[begin Text provided]

Last week I was busy rebuilding a part of our application using streams. The pipeline is a straight-forward map-reduce with the map step involving a lot of IO-heavy work and the reduce just being aggregations on the results (counting, diffing etc). The results of the map step, however needed to be written to some external file, too.
enum --> map --> reduce(aggregate)
\-> reduce(write to file)
So in unix this would be something like tee
. The reducer for the file-part was already expecting a stream, which is why I tried to think of a way to “clone” the main stream after the map-step. I came up with this combination of a separate process and Stream.resource
paired with a receive
block. Stream.transform/4
gives us a nice way to deal with setup and tear-down:
defmodule Streamy do
def clone(stream, work) do
stream
|> Stream.transform(
fn ->
Task.async(fn ->
Stream.resource(
fn -> nil end,
fn _ ->
receive do
{:data, data} -> {[data], nil}
:halt -> {:halt, nil}
end
end,
fn _ -> nil end
)
|> work.()
end)
end,
fn data, task ->
send(task.pid, {:data, data})
{[data], task}
end,
fn task ->
send(task.pid, :halt)
end
)
end
end
do_stuff = fn stream ->
stream
|> Stream.into(File.stream!("some_file.txt"))
|> Stream.run()
end
1..10
|> Stream.map(fn i ->
Process.sleep(100)
i * 2
end)
|> Streamy.clone(do_stuff)
|> Enum.reduce(0, &Kernel.+/2)
|> IO.inspect()

[end Text provided]
[begin Provided records]

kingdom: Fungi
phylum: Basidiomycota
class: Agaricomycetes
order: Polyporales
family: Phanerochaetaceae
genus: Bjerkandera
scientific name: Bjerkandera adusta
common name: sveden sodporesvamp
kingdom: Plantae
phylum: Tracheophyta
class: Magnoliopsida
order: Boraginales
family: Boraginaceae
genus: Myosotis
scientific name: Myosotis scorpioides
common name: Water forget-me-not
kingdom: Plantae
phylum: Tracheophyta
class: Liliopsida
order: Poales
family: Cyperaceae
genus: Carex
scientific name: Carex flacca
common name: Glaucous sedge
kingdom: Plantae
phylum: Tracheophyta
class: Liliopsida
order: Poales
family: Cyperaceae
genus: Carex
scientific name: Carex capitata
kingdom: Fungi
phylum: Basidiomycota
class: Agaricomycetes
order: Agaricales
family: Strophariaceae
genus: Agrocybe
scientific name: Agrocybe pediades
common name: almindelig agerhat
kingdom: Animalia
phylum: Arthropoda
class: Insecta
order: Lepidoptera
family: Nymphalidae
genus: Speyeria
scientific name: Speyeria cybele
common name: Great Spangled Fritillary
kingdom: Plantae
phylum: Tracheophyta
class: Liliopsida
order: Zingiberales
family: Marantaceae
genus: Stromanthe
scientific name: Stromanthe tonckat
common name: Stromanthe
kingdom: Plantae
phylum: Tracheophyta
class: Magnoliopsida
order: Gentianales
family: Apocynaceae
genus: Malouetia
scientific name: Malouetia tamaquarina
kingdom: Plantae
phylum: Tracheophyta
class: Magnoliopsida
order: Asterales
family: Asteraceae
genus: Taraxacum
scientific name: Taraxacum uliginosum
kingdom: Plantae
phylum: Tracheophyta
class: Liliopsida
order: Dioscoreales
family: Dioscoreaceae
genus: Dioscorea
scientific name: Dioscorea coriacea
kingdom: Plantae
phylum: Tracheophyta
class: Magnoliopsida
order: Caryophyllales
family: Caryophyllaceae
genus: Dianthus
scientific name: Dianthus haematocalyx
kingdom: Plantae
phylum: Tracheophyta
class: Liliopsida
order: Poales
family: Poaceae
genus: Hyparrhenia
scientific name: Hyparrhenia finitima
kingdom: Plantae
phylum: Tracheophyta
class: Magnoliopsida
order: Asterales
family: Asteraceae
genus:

[end Provided records]

_Tasks to perform:_
A. Which function does the post on cloning Elixir streams say gives a nice way to deal with setup and tear-down?
B. Carry the post on cloning Elixir streams on past its last line of code.

_Answers per task:_
A. Stream.transform/4

B.
This works but has some drawbacks
- The second, cloned stream is not “pulling” any data, it’s waiting for messages from the main stream
- Thus, there’s no back pressure and if the main stream is very fast in comparison with the cloned one, its mailbox may be overrun
- No one can really look at this code and go “ahh so that’s what it does” (mostly because of the many nested anonymous functions and because I left it in this gory state)
- From a lib-standpoint
Streamy.clone/2
looks rather clean, but in our case we do need the return value of the secondary stream, so it becomes even more elaborate.
Now if you think, that’s a lot of work in order to avoid using gen_stage/flow, I guess I agree after finding out about the GenStage.BroadcastDispatcher
. But I’m still not sure how to tackle this cleanly with flow. This pipeline is not the most complex so I’d like to avoid defining the consumer/producers manually, if possible. Any thoughts?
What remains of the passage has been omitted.